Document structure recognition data
************
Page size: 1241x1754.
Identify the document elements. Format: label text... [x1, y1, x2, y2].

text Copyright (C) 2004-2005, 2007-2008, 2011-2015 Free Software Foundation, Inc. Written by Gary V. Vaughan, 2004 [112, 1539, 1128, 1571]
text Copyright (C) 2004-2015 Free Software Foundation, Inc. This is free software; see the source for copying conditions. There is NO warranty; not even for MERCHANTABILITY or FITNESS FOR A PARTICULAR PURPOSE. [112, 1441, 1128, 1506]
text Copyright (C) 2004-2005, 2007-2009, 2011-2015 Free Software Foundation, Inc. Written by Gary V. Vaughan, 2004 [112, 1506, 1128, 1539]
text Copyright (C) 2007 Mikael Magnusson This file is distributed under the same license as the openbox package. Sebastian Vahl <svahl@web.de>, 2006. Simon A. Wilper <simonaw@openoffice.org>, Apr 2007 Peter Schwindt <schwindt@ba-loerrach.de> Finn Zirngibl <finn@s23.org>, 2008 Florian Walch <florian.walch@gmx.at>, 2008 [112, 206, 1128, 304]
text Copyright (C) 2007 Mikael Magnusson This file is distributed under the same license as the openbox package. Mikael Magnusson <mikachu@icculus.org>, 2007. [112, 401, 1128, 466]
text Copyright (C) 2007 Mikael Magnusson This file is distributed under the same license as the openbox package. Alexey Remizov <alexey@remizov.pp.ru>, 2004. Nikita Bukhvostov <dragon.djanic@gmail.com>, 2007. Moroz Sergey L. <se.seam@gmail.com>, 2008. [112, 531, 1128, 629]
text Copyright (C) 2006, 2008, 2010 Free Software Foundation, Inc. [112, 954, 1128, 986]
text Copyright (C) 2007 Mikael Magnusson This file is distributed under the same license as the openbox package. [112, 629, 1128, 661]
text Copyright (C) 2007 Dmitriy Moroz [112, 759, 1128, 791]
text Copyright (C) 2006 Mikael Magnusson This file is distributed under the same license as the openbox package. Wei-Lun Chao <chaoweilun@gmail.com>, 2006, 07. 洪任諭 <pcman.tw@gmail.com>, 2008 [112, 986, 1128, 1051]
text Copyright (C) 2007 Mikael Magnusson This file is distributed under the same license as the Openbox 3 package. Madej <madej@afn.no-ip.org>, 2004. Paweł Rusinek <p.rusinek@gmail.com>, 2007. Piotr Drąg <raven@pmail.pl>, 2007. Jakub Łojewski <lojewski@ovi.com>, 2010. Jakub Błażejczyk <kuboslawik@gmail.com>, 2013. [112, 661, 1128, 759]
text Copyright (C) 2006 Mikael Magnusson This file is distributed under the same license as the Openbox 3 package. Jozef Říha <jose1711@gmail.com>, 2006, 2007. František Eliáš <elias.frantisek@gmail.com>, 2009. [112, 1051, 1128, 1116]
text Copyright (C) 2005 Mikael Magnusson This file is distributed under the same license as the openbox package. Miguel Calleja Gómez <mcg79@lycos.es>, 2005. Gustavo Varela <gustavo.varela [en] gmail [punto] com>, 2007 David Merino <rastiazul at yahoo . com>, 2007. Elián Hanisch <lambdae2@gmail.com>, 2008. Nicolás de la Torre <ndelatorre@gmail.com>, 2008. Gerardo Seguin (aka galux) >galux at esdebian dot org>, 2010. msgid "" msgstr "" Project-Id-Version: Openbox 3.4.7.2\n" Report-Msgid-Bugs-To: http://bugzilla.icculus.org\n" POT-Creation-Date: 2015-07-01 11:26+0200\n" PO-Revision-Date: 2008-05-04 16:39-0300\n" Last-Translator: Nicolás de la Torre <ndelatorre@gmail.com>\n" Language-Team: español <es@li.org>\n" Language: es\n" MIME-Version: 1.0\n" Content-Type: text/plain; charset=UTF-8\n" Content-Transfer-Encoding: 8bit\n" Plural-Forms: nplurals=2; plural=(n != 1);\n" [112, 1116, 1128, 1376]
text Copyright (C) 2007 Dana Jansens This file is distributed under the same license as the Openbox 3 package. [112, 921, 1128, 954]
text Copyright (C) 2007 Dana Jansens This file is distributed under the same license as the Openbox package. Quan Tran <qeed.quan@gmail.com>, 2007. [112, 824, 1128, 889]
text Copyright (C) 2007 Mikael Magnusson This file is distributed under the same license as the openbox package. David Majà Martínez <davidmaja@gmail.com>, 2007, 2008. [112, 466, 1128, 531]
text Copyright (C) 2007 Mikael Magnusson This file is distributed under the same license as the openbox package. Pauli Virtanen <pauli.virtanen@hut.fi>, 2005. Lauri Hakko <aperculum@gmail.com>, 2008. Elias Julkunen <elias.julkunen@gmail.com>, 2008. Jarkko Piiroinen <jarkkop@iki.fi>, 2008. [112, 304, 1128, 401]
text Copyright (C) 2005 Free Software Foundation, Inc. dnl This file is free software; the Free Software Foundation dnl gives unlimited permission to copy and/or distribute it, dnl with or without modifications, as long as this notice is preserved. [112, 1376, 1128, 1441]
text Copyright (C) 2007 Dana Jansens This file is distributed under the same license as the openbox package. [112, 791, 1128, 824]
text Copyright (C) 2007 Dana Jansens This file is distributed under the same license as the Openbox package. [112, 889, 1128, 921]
************
▸ **Instructions to follow**:
Recopy the entries above exactly, with every line included.

▸ **Exercise response**:
Page size: 1241x1754.
Identify the document elements. Format: label text... [x1, y1, x2, y2].

text Copyright (C) 2004-2005, 2007-2008, 2011-2015 Free Software Foundation, Inc. Written by Gary V. Vaughan, 2004 [112, 1539, 1128, 1571]
text Copyright (C) 2004-2015 Free Software Foundation, Inc. This is free software; see the source for copying conditions. There is NO warranty; not even for MERCHANTABILITY or FITNESS FOR A PARTICULAR PURPOSE. [112, 1441, 1128, 1506]
text Copyright (C) 2004-2005, 2007-2009, 2011-2015 Free Software Foundation, Inc. Written by Gary V. Vaughan, 2004 [112, 1506, 1128, 1539]
text Copyright (C) 2007 Mikael Magnusson This file is distributed under the same license as the openbox package. Sebastian Vahl <svahl@web.de>, 2006. Simon A. Wilper <simonaw@openoffice.org>, Apr 2007 Peter Schwindt <schwindt@ba-loerrach.de> Finn Zirngibl <finn@s23.org>, 2008 Florian Walch <florian.walch@gmx.at>, 2008 [112, 206, 1128, 304]
text Copyright (C) 2007 Mikael Magnusson This file is distributed under the same license as the openbox package. Mikael Magnusson <mikachu@icculus.org>, 2007. [112, 401, 1128, 466]
text Copyright (C) 2007 Mikael Magnusson This file is distributed under the same license as the openbox package. Alexey Remizov <alexey@remizov.pp.ru>, 2004. Nikita Bukhvostov <dragon.djanic@gmail.com>, 2007. Moroz Sergey L. <se.seam@gmail.com>, 2008. [112, 531, 1128, 629]
text Copyright (C) 2006, 2008, 2010 Free Software Foundation, Inc. [112, 954, 1128, 986]
text Copyright (C) 2007 Mikael Magnusson This file is distributed under the same license as the openbox package. [112, 629, 1128, 661]
text Copyright (C) 2007 Dmitriy Moroz [112, 759, 1128, 791]
text Copyright (C) 2006 Mikael Magnusson This file is distributed under the same license as the openbox package. Wei-Lun Chao <chaoweilun@gmail.com>, 2006, 07. 洪任諭 <pcman.tw@gmail.com>, 2008 [112, 986, 1128, 1051]
text Copyright (C) 2007 Mikael Magnusson This file is distributed under the same license as the Openbox 3 package. Madej <madej@afn.no-ip.org>, 2004. Paweł Rusinek <p.rusinek@gmail.com>, 2007. Piotr Drąg <raven@pmail.pl>, 2007. Jakub Łojewski <lojewski@ovi.com>, 2010. Jakub Błażejczyk <kuboslawik@gmail.com>, 2013. [112, 661, 1128, 759]
text Copyright (C) 2006 Mikael Magnusson This file is distributed under the same license as the Openbox 3 package. Jozef Říha <jose1711@gmail.com>, 2006, 2007. František Eliáš <elias.frantisek@gmail.com>, 2009. [112, 1051, 1128, 1116]
text Copyright (C) 2005 Mikael Magnusson This file is distributed under the same license as the openbox package. Miguel Calleja Gómez <mcg79@lycos.es>, 2005. Gustavo Varela <gustavo.varela [en] gmail [punto] com>, 2007 David Merino <rastiazul at yahoo . com>, 2007. Elián Hanisch <lambdae2@gmail.com>, 2008. Nicolás de la Torre <ndelatorre@gmail.com>, 2008. Gerardo Seguin (aka galux) >galux at esdebian dot org>, 2010. msgid "" msgstr "" Project-Id-Version: Openbox 3.4.7.2\n" Report-Msgid-Bugs-To: http://bugzilla.icculus.org\n" POT-Creation-Date: 2015-07-01 11:26+0200\n" PO-Revision-Date: 2008-05-04 16:39-0300\n" Last-Translator: Nicolás de la Torre <ndelatorre@gmail.com>\n" Language-Team: español <es@li.org>\n" Language: es\n" MIME-Version: 1.0\n" Content-Type: text/plain; charset=UTF-8\n" Content-Transfer-Encoding: 8bit\n" Plural-Forms: nplurals=2; plural=(n != 1);\n" [112, 1116, 1128, 1376]
text Copyright (C) 2007 Dana Jansens This file is distributed under the same license as the Openbox 3 package. [112, 921, 1128, 954]
text Copyright (C) 2007 Dana Jansens This file is distributed under the same license as the Openbox package. Quan Tran <qeed.quan@gmail.com>, 2007. [112, 824, 1128, 889]
text Copyright (C) 2007 Mikael Magnusson This file is distributed under the same license as the openbox package. David Majà Martínez <davidmaja@gmail.com>, 2007, 2008. [112, 466, 1128, 531]
text Copyright (C) 2007 Mikael Magnusson This file is distributed under the same license as the openbox package. Pauli Virtanen <pauli.virtanen@hut.fi>, 2005. Lauri Hakko <aperculum@gmail.com>, 2008. Elias Julkunen <elias.julkunen@gmail.com>, 2008. Jarkko Piiroinen <jarkkop@iki.fi>, 2008. [112, 304, 1128, 401]
text Copyright (C) 2005 Free Software Foundation, Inc. dnl This file is free software; the Free Software Foundation dnl gives unlimited permission to copy and/or distribute it, dnl with or without modifications, as long as this notice is preserved. [112, 1376, 1128, 1441]
text Copyright (C) 2007 Dana Jansens This file is distributed under the same license as the openbox package. [112, 791, 1128, 824]
text Copyright (C) 2007 Dana Jansens This file is distributed under the same license as the Openbox package. [112, 889, 1128, 921]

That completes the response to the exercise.